Gulf families have long prided themselves on the value of their names. But in today’s world, it will take more than a name and a handshake to secure funding, especially for family businesses with global interests.

The old ways might still work for some family businesses that are cash rich, domestically focused and which deal with like-minded family businesses. But the Al Gosaibi and Saad saga has made both banks and family businesses nervous in the Gulf. The implications for such groups is that bank borrowing will get tougher; and the quality of information that family businesses provide will rise. In a perverse way, the higher the profile and business interests of a Gulf family group, the more stringent will be the banking relation terms and the more intrusive the required information.

What has caught bankers off guard in the current Saudi business saga is the sheer size of the outstanding debt and the number of banks that were willing to lend based on family names. Bankers in the region and around the world are now asking how they got into this mess and why they never asked the most basic questions. The problem is partly history and partly fear of being left behind. The historical element comes from a collective belief that “name lending” to blue-chip family businesses was the acceptable method of doing business. No bank dared to question the integrity and word of family businesses, some of which go back many generations and were the founders of the modern Gulf economies long before the era of oil.

The jokes that have long circulated in the Gulf about family businesses’ financial and accounting transparency are instructional. They go like this. Some family groups have three sets of accounts. One was produced by international accounting firms. They are for bankers’ consumption, and did not reveal much. Another set is for the government and show the businesses barely making money. The third set, though, is the most jealously guarded: the handwritten accounts that set out the true financial picture and which are kept in the family safe and not shared with outsiders.

The Saudi business problems have now made banks clamour for these handwritten records. The only other alternatives facing Gulf family businesses is for them to go public or remain as family groups on a much reduced scale in terms of operations and geographical interests.

▶ [Data provided]

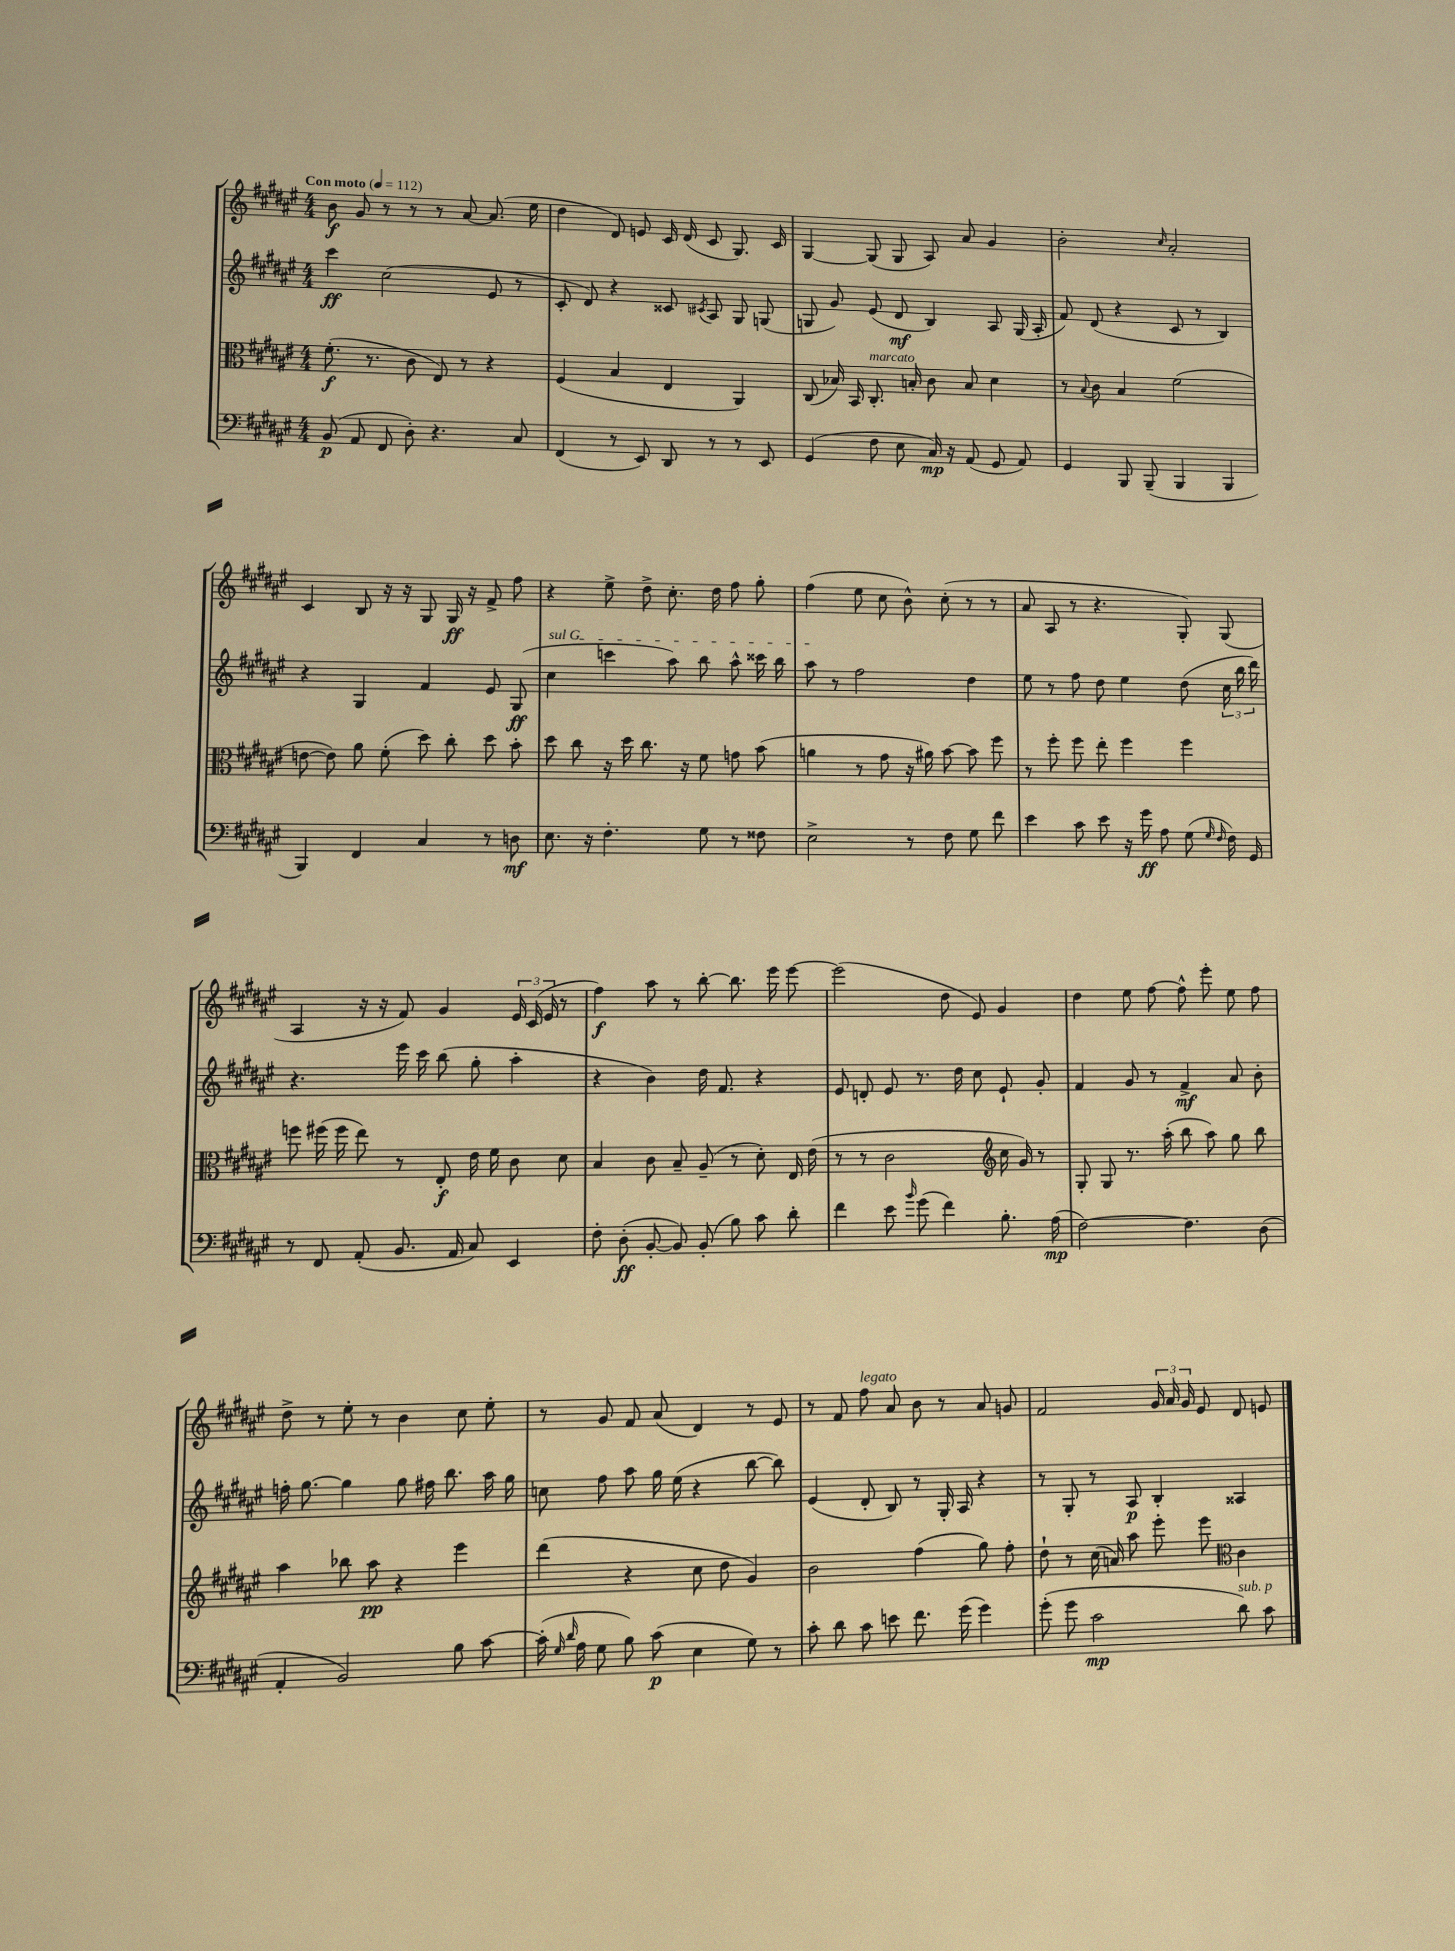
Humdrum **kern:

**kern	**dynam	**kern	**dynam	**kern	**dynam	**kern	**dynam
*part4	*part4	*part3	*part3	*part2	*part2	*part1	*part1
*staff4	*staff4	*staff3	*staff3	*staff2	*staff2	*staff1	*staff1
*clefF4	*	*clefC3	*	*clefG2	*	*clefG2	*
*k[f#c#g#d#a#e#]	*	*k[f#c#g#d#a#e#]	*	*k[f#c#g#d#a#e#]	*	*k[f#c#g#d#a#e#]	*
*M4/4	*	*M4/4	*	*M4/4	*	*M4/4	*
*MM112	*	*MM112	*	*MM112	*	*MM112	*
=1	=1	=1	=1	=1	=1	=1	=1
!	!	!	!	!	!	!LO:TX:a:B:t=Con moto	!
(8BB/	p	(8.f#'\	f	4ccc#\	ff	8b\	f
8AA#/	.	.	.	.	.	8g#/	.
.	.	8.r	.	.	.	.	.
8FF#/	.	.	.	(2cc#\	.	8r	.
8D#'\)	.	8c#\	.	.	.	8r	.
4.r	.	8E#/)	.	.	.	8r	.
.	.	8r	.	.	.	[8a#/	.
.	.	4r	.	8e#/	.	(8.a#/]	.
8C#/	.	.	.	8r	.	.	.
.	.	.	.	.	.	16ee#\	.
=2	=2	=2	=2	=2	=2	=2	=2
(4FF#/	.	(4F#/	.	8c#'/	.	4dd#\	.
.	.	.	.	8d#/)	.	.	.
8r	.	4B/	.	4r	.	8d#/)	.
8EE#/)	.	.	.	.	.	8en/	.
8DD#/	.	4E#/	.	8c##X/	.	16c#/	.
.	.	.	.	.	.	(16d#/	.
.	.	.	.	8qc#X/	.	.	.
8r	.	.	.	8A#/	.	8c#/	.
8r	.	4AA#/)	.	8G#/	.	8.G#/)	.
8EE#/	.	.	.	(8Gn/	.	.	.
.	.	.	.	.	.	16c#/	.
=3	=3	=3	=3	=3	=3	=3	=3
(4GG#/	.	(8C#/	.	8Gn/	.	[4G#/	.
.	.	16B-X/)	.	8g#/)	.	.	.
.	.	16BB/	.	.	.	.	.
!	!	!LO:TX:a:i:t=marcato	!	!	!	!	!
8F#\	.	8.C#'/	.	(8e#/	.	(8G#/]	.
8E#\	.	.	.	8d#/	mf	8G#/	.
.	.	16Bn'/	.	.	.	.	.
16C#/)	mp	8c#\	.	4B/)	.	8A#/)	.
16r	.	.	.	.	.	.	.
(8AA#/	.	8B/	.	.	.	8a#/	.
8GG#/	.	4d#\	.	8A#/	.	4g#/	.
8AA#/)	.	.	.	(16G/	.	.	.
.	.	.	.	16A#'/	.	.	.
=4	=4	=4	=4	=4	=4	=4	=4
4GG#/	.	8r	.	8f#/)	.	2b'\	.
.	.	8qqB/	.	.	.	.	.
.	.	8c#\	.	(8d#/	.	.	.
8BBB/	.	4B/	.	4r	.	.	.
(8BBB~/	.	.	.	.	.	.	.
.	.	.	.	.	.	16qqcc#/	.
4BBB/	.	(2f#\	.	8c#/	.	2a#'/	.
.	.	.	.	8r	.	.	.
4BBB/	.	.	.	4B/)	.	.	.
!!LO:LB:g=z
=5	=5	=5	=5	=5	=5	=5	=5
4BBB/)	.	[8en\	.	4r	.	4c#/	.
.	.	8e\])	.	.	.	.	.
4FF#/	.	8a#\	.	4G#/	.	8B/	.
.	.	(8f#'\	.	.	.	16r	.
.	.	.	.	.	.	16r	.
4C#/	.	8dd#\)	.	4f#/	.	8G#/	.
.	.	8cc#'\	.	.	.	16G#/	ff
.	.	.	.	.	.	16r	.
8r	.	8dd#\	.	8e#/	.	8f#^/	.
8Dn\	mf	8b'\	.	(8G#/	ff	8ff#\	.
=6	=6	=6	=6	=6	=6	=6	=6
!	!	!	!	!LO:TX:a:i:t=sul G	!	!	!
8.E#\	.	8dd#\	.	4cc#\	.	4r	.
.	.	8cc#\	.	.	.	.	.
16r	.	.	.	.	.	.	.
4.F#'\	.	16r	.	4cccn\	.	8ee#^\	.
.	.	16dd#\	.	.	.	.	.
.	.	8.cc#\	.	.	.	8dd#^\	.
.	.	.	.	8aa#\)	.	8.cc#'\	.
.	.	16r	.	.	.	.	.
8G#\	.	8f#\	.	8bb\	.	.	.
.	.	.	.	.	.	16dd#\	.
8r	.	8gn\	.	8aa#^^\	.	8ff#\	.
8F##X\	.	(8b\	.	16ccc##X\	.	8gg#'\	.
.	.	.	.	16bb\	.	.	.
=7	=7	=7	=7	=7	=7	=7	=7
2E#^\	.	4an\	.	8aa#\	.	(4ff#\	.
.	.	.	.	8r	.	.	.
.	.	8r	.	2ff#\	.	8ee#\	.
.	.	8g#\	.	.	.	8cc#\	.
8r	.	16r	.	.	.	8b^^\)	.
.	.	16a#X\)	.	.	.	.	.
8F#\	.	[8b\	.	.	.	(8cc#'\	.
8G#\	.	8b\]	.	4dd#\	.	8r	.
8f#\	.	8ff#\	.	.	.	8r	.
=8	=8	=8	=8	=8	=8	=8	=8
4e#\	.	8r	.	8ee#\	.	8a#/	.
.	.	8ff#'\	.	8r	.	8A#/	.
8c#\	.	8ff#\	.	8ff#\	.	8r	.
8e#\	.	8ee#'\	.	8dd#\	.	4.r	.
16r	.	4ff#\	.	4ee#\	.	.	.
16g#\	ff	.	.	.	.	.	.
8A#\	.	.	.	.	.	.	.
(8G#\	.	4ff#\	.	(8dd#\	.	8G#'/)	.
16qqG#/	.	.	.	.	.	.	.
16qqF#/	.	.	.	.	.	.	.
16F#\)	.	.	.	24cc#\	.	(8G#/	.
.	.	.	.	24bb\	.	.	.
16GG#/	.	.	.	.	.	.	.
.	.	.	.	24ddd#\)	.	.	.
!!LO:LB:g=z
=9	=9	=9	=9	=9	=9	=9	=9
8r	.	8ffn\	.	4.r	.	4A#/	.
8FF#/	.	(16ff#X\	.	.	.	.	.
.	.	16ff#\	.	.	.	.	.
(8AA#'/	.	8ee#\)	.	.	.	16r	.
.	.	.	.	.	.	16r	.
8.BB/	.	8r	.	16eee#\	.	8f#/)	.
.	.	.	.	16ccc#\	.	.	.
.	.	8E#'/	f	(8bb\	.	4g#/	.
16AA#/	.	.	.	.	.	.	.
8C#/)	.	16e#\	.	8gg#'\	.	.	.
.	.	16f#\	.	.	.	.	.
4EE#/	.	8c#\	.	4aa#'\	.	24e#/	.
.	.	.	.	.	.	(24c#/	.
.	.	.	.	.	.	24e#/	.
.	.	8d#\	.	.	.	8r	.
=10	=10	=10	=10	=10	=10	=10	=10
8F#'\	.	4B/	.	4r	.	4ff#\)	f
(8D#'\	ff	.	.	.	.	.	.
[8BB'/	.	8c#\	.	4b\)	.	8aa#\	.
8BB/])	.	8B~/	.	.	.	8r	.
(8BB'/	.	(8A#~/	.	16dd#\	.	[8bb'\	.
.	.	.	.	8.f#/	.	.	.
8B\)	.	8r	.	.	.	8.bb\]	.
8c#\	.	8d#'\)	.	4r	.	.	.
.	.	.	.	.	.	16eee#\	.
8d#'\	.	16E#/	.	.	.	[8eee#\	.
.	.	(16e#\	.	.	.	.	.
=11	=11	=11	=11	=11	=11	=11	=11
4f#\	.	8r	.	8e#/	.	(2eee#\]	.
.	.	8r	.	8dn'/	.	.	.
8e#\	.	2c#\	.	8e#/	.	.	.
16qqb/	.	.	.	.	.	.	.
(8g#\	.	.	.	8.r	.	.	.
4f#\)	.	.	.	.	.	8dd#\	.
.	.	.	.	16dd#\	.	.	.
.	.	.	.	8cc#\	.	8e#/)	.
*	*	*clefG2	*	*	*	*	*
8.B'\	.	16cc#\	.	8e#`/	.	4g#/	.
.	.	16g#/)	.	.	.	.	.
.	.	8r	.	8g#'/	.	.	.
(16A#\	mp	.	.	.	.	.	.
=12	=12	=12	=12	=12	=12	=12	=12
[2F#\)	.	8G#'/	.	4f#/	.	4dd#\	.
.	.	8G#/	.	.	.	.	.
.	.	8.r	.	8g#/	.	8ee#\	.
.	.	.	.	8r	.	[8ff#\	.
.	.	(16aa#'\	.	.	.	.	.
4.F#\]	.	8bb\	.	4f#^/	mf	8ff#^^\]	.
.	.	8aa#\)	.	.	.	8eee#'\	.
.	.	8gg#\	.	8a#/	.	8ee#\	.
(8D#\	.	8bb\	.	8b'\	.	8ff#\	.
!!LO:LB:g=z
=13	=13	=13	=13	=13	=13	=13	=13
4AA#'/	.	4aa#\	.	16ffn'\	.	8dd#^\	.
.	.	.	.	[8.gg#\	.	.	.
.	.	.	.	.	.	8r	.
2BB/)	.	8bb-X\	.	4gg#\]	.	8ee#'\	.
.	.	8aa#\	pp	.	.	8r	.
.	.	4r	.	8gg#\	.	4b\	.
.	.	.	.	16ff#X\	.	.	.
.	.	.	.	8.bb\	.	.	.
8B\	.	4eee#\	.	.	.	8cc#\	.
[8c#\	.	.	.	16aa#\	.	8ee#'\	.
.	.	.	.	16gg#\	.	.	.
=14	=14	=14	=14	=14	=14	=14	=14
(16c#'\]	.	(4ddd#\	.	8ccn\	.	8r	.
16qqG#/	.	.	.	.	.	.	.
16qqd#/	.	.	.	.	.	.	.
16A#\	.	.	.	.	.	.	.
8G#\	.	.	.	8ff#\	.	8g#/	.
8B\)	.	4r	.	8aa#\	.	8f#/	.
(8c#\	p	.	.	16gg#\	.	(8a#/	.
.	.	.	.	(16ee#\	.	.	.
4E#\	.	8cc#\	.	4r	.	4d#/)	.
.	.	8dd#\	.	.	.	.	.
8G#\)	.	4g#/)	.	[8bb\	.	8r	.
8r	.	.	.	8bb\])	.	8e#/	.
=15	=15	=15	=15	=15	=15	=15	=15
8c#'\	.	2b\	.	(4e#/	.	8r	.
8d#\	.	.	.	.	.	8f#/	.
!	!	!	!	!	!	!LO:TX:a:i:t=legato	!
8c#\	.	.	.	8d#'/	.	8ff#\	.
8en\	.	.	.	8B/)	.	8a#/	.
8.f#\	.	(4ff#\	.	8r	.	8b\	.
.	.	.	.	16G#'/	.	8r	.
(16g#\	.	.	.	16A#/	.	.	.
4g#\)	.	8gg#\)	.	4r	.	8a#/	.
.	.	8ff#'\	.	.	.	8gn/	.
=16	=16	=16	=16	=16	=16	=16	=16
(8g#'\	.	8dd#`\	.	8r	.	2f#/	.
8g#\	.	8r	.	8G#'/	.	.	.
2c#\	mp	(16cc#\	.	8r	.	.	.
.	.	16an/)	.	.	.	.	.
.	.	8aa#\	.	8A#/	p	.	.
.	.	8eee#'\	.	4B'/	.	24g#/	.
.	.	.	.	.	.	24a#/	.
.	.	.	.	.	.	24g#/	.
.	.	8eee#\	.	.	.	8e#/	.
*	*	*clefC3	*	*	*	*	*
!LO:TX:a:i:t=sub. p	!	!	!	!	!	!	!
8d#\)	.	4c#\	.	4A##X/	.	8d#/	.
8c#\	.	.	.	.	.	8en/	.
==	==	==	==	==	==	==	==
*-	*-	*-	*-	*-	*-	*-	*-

▶ [Requirements]
A - From the text on Gulf family businesses, echo the passage starting with "What has caught" and going on through "era of oil.".
B - In the piece on Gulf family businesses, list each set of accounts that the jokes say some family groups keep.

▶ [Full answers]
A -
What has caught bankers off guard in the current Saudi business saga is the sheer size of the outstanding debt and the number of banks that were willing to lend based on family names. Bankers in the region and around the world are now asking how they got into this mess and why they never asked the most basic questions. The problem is partly history and partly fear of being left behind. The historical element comes from a collective belief that “name lending” to blue-chip family businesses was the acceptable method of doing business. No bank dared to question the integrity and word of family businesses, some of which go back many generations and were the founders of the modern Gulf economies long before the era of oil.

B -
- A set produced by international accounting firms for bankers' consumption, which did not reveal much
- A set for the government, showing the businesses barely making money
- A set of handwritten accounts setting out the true financial picture, kept in the family safe and not shared with outsiders